## Exercise objective
Find every row that contains the word "тела" and copy each of those rows in full. Case matters, so match only that exact form.

▼

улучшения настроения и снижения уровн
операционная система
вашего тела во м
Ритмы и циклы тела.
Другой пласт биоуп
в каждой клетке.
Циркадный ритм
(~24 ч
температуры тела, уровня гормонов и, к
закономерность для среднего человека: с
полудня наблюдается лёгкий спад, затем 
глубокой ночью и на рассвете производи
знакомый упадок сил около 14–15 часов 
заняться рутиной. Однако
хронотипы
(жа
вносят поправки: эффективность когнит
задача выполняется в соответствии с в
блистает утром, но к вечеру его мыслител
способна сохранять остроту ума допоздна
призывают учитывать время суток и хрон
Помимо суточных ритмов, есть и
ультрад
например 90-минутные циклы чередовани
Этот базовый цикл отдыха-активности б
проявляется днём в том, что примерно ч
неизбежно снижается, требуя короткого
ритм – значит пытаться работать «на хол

▲

## Task result
вашего тела во м
Ритмы и циклы тела.
температуры тела, уровня гормонов и, к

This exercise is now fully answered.